Task details: Could you output each line below exactly as it appears, excluding any pictures?

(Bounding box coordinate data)
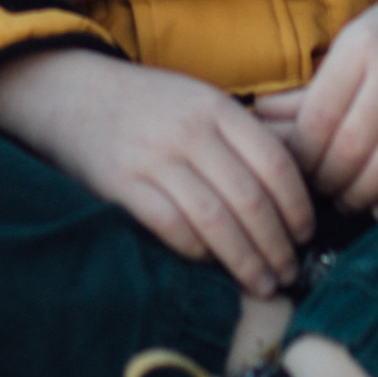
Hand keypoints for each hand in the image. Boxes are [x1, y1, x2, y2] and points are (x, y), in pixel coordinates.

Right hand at [0, 46, 314, 297]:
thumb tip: (292, 192)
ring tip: (262, 283)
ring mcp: (153, 158)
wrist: (72, 93)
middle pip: (250, 199)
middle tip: (289, 272)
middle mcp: (188, 131)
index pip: (275, 162)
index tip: (305, 233)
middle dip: (277, 244)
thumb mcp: (197, 100)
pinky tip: (212, 264)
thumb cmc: (147, 106)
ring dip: (246, 261)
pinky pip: (172, 228)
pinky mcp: (122, 185)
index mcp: (215, 107)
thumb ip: (238, 136)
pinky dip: (199, 252)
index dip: (297, 205)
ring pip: (216, 221)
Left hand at [257, 0, 377, 217]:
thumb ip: (309, 89)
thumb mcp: (353, 45)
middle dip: (327, 182)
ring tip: (346, 200)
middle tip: (318, 193)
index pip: (317, 119)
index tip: (295, 172)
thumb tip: (258, 119)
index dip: (301, 158)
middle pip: (348, 149)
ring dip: (358, 195)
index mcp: (361, 45)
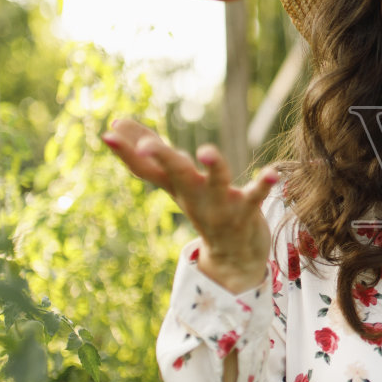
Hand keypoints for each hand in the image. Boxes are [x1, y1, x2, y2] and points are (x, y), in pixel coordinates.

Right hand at [100, 117, 279, 288]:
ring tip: (206, 152)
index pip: (146, 169)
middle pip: (175, 173)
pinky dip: (263, 184)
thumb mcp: (174, 182)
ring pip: (216, 181)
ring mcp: (220, 204)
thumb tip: (116, 122)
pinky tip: (273, 173)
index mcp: (176, 186)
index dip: (126, 152)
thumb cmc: (204, 207)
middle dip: (162, 157)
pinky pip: (256, 195)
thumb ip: (151, 154)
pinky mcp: (247, 210)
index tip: (107, 133)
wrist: (234, 258)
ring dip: (213, 166)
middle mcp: (194, 194)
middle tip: (146, 146)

Solved problem:
Hand keypoints for each hand in the image. Boxes are [x1, y1, x2, y2] and points are (x, y), in pixel coordinates.

Right hand at [0, 46, 314, 297]:
thumb tip: (292, 192)
ring tip: (262, 283)
ring mcp: (153, 158)
wrist: (72, 93)
middle pip: (250, 199)
middle tip: (289, 272)
middle mcp: (188, 131)
index pip: (275, 162)
index tip: (305, 233)
middle dip: (277, 244)
thumb mcp: (197, 100)
pinky tip: (212, 264)
thumb cmc: (147, 106)
ring dip: (246, 261)
pinky pip: (172, 228)
pinky mcp: (122, 185)
index mcp: (215, 107)
thumb ip: (238, 136)
pinky dip: (199, 252)
index dip: (297, 205)
ring pip: (216, 221)
Left hand at [257, 0, 377, 217]:
thumb ip: (309, 89)
thumb mcp: (353, 45)
middle dip: (327, 182)
ring tip: (346, 200)
middle tip: (318, 193)
index pip: (317, 119)
index tip: (295, 172)
thumb tip: (258, 119)
index dip: (301, 158)
middle pip: (348, 149)
ring dip: (358, 195)
index mcp: (361, 45)
Hand keypoints for each hand in the image. Boxes are [x1, y1, x2, y2] and points are (x, y), in pixel coordinates.

Right hand at [100, 117, 279, 288]:
ring tip: (206, 152)
index pip: (146, 169)
middle pip: (175, 173)
pinky dip: (263, 184)
thumb mcp: (174, 182)
ring pip: (216, 181)
ring mcp: (220, 204)
thumb tip: (116, 122)
pinky tip: (273, 173)
index mcp: (176, 186)
index dip: (126, 152)
thumb cmc: (204, 207)
middle dip: (162, 157)
pinky pip: (256, 195)
thumb ip: (151, 154)
pinky mcp: (247, 210)
index tip: (107, 133)
wrist: (234, 258)
ring dip: (213, 166)
middle mcp: (194, 194)
middle tip: (146, 146)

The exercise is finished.